+++ Exercise material +++

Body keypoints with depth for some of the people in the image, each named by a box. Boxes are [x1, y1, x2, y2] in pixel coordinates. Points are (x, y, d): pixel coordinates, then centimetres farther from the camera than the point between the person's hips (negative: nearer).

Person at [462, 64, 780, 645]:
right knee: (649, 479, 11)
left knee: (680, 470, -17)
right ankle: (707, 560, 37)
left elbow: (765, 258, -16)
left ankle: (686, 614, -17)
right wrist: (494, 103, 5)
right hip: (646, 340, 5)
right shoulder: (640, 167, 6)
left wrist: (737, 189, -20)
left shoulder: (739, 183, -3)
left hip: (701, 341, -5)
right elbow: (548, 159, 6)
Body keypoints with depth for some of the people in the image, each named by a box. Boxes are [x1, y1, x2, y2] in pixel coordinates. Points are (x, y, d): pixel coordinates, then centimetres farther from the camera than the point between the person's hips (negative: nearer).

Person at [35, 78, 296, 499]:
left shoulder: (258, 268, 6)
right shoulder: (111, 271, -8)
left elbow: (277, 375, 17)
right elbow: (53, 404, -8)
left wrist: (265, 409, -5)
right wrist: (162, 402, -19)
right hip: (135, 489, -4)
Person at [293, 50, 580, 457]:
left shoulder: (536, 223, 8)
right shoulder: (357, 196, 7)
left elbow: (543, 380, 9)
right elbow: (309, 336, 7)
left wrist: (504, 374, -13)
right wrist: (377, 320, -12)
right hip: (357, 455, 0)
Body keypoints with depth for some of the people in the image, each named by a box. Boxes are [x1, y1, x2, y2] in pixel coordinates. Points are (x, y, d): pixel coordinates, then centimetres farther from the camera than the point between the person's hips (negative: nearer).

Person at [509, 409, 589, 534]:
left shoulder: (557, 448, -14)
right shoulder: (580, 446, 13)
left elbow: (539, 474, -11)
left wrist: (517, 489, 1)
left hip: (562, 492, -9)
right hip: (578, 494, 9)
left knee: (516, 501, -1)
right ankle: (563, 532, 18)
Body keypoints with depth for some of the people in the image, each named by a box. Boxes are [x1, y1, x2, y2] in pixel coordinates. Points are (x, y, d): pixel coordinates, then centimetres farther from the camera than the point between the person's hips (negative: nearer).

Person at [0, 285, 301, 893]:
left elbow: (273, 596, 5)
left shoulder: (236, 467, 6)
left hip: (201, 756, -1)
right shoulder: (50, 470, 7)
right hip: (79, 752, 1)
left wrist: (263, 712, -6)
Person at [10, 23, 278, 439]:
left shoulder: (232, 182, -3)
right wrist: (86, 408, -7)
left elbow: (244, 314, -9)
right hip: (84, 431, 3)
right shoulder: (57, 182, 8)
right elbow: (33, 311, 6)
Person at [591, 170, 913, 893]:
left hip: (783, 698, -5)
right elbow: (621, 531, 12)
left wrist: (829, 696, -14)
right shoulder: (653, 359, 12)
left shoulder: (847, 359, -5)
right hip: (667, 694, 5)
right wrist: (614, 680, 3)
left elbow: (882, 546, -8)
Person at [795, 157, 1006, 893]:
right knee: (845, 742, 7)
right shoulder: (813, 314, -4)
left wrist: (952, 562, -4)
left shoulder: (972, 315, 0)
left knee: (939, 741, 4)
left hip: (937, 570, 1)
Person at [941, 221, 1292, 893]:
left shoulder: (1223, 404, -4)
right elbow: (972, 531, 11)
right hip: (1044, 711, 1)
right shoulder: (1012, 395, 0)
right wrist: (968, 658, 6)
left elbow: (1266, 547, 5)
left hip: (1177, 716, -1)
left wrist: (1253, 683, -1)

+++

▶ [Task goal]
Retype the records, line for line.

▶ [Answer area]
Body keypoints with depth for some of the people in the image, each named by a box. Boxes are [x1, y1, x2, y2] in pixel coordinates. Points are (x, y, d): pixel coordinates, then centimetres farther from the camera than the point between the person's hips (negative: nearer).

Person at [462, 64, 780, 645]:
right knee: (649, 479, 11)
left knee: (680, 470, -17)
right ankle: (707, 560, 37)
left elbow: (765, 258, -16)
left ankle: (686, 614, -17)
right wrist: (494, 103, 5)
right hip: (646, 340, 5)
right shoulder: (640, 167, 6)
left wrist: (737, 189, -20)
left shoulder: (739, 183, -3)
left hip: (701, 341, -5)
right elbow: (548, 159, 6)
Body keypoints with depth for some of the people in the image, each named by a box. Boxes are [x1, y1, x2, y2] in pixel coordinates. Points are (x, y, d): pixel coordinates, then centimetres farther from the camera than the point between the person's hips (negative: nearer).

Person at [35, 78, 296, 499]:
left shoulder: (258, 268, 6)
right shoulder: (111, 271, -8)
left elbow: (277, 375, 17)
right elbow: (53, 404, -8)
left wrist: (265, 409, -5)
right wrist: (162, 402, -19)
right hip: (135, 489, -4)
Person at [293, 50, 580, 457]:
left shoulder: (536, 223, 8)
right shoulder: (357, 196, 7)
left elbow: (543, 380, 9)
right elbow: (309, 336, 7)
left wrist: (504, 374, -13)
right wrist: (377, 320, -12)
right hip: (357, 455, 0)
Body keypoints with depth for some of the people in the image, each named by a box. Boxes are [x1, y1, x2, y2] in pixel coordinates. Points are (x, y, d): pixel coordinates, then centimetres farther from the camera than the point between the person's hips (negative: nearer).

Person at [509, 409, 589, 534]:
left shoulder: (557, 448, -14)
right shoulder: (580, 446, 13)
left elbow: (539, 474, -11)
left wrist: (517, 489, 1)
left hip: (562, 492, -9)
right hip: (578, 494, 9)
left knee: (516, 501, -1)
right ankle: (563, 532, 18)
Body keypoints with depth for some of the people in the image, each named by a box. Boxes are [x1, y1, x2, y2] in pixel coordinates. Points are (x, y, d): pixel coordinates, then centimetres farther from the camera than the point between the person's hips (negative: nearer).

Person at [0, 285, 301, 893]:
left elbow: (273, 596, 5)
left shoulder: (236, 467, 6)
left hip: (201, 756, -1)
right shoulder: (50, 470, 7)
right hip: (79, 752, 1)
left wrist: (263, 712, -6)
Person at [10, 23, 278, 439]:
left shoulder: (232, 182, -3)
right wrist: (86, 408, -7)
left elbow: (244, 314, -9)
right hip: (84, 431, 3)
right shoulder: (57, 182, 8)
right elbow: (33, 311, 6)
Person at [591, 170, 913, 893]:
left hip: (783, 698, -5)
right elbow: (621, 531, 12)
left wrist: (829, 696, -14)
right shoulder: (653, 359, 12)
left shoulder: (847, 359, -5)
right hip: (667, 694, 5)
right wrist: (614, 680, 3)
left elbow: (882, 546, -8)
Person at [795, 157, 1006, 893]:
right knee: (845, 742, 7)
right shoulder: (813, 314, -4)
left wrist: (952, 562, -4)
left shoulder: (972, 315, 0)
left knee: (939, 741, 4)
left hip: (937, 570, 1)
Person at [941, 221, 1292, 893]:
left shoulder: (1223, 404, -4)
right elbow: (972, 531, 11)
right hip: (1044, 711, 1)
right shoulder: (1012, 395, 0)
right wrist: (968, 658, 6)
left elbow: (1266, 547, 5)
left hip: (1177, 716, -1)
left wrist: (1253, 683, -1)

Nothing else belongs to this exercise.